- _HOW TO COMPLETE THIS TASK_:
Once the line containing "[:es]Se presentará Sinfónica Nacional de C" has been written out, stop; until then, restate each line of the entries below word for word from the first.

+ + +

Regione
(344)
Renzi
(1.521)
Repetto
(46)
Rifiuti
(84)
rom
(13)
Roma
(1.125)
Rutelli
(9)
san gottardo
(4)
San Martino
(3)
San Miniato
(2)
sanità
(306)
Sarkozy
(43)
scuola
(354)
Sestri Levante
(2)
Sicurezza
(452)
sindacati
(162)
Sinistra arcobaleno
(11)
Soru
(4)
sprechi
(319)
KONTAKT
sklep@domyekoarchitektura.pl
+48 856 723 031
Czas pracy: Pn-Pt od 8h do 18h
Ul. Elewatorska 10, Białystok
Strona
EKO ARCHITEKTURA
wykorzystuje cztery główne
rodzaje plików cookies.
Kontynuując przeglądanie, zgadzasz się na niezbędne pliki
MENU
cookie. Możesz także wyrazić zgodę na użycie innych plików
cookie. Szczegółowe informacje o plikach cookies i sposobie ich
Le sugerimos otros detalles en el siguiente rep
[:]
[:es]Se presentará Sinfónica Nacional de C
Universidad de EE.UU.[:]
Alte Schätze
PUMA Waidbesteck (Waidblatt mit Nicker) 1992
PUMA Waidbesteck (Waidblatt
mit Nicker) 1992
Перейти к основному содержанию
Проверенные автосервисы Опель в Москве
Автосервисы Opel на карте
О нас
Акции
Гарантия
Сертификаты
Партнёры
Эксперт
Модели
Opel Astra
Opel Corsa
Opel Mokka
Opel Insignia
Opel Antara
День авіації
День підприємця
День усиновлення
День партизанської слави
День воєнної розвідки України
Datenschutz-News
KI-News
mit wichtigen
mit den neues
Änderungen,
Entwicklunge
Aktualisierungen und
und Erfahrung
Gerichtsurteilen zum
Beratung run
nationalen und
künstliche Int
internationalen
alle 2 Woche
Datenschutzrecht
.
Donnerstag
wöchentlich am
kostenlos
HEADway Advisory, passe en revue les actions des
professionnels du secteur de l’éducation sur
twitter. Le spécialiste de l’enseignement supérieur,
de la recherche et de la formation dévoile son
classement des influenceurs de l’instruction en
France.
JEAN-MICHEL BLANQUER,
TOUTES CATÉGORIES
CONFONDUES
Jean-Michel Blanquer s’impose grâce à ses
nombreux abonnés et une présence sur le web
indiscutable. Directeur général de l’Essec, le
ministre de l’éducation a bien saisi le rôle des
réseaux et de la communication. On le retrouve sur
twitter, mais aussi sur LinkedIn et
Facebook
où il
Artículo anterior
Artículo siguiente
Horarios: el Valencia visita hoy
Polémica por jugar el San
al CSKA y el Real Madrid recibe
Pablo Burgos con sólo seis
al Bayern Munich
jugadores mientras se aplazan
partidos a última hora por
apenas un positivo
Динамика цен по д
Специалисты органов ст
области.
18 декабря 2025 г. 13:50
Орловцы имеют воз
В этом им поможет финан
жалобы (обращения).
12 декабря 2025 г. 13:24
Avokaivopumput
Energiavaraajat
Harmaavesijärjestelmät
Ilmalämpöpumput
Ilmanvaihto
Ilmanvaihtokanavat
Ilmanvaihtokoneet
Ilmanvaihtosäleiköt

+ + +

- _ANSWER SECTION_:
Regione
(344)
Renzi
(1.521)
Repetto
(46)
Rifiuti
(84)
rom
(13)
Roma
(1.125)
Rutelli
(9)
san gottardo
(4)
San Martino
(3)
San Miniato
(2)
sanità
(306)
Sarkozy
(43)
scuola
(354)
Sestri Levante
(2)
Sicurezza
(452)
sindacati
(162)
Sinistra arcobaleno
(11)
Soru
(4)
sprechi
(319)
KONTAKT
sklep@domyekoarchitektura.pl
+48 856 723 031
Czas pracy: Pn-Pt od 8h do 18h
Ul. Elewatorska 10, Białystok
Strona
EKO ARCHITEKTURA
wykorzystuje cztery główne
rodzaje plików cookies.
Kontynuując przeglądanie, zgadzasz się na niezbędne pliki
MENU
cookie. Możesz także wyrazić zgodę na użycie innych plików
cookie. Szczegółowe informacje o plikach cookies i sposobie ich
Le sugerimos otros detalles en el siguiente rep
[:]
[:es]Se presentará Sinfónica Nacional de C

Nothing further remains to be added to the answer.